Poe’nun yalnızlığı, sadece fiziksel bir yalıtılmışlık değil, aynı zamanda ruhsal bir kopukluktu. İnsanlarla kurduğu bağlarda çoğu zaman anlaşılmadığını hissetti. Onun için dünya, kendisi gibi hissetmeyen, düşünmeyen ve hayal etmeyen insanlarla doluydu. Bu duygular, Poe'nun birçok eserine yansıdı, ancak “Yalnız” şiirinde en yalın ve çarpıcı haliyle ortaya çıktı denilebilir. Poe burada, çocukluk çağlarından itibaren kendisini diğer insanlardan farklı hissettiğini anlatır. “Başkalarının gördüğü gibi göremedim” ve “Onların sevdiği gibi sevemedim” gibi ifadeler, onun yalnızlığının köklerini açıklar. Poe için dünya, başkaları için neşe ve mutluluk kaynağı olabilecek sıradan şeylerin, ona sadece keder verdiği bir yerdi. Şiir ilerledikçe, bu yalnızlık duygusunun onun iç dünyasında bir kasırga yarattığını görürüz. Poe’nun yalnızlığı, gotik edebiyatın ruhuyla birleşerek okuyucusuna şu mesajı verir: Karanlık, insan ruhunun ayrılmaz bir parçasıdır. Poe’nun eserlerinde hissettiğimiz melankoli ve korku, aslında hepimizin iç dünyasında var olan, ancak genellikle bastırmayı tercih ettiğimiz duyguların bir yansımasıdır. Böylelikle, “Yalnız” şiiri hem onun içsel dünyasına bir pencere açar hem de insanlığın evrensel bir duygusunu dile getirir. Yalnızlık, insanlığın ortak bir yazgısıdır ve Poe’nun bu şiiri, okuyucusuna, kendi iç dünyasının en derin köşelerini keşfetme cesareti verir. Poe'nun karanlık ama samimi kalemi, onun yalnızlıkla olan mücadelesini sanatında ölümsüzleştirmiştir. Bu şiir, yalnızca Poe’nun yaşadığı döneme değil, her döneme hitap eden bir derinliğe sahiptir. Bugün, Poe’nun dizelerinde, modern bireyin yalnızlık ve uyumsuzluk duygularını hala hissedebilmemiz, onun edebi büyüklüğünün bir kanıtıdır.

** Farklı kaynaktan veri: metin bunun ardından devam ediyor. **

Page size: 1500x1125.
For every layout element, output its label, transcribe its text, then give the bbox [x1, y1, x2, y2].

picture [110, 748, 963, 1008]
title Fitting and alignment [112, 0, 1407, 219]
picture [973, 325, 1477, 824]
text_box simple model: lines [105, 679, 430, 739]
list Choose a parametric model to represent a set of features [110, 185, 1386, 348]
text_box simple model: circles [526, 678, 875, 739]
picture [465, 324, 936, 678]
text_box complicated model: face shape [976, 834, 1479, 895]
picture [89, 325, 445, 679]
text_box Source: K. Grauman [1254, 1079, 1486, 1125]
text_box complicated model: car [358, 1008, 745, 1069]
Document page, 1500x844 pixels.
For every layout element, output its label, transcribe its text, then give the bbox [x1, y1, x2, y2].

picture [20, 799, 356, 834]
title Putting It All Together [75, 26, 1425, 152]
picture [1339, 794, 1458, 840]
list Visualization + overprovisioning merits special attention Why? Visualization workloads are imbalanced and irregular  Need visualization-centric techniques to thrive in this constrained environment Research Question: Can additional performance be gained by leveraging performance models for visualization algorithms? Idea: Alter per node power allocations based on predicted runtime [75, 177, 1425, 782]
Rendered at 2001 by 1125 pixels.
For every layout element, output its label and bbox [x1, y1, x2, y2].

1849’da hayatını kaybeden Poe’nun gizemli ölümü, onun hayatındaki en büyük sır olarak kalmaya devam etmektedir. Baltimore’da bir sokakta baygın halde bulunan Poe, birkaç gün içinde hayata gözlerini yummuştur. Ölümünün ardındaki nedenler hâlâ tartışılır: Alkol, hastalık ya da başka karanlık bir olay mı? Kimse kesin olarak bilemez. Ancak kesin olan bir şey var: O da eserlerinin, dünya edebiyatında unutulmaz ve kalıcı bir iz bıraktığıdır... Bugün, Poe’nun hayranları hala onun doğum gününde mezarı başında toplanır ve şarap kadehleriyle onu anar. Çalışmaları, gotik romanlardan modern korku filmlerine kadar pek çok sanat dalında ilham vermeye devam eder.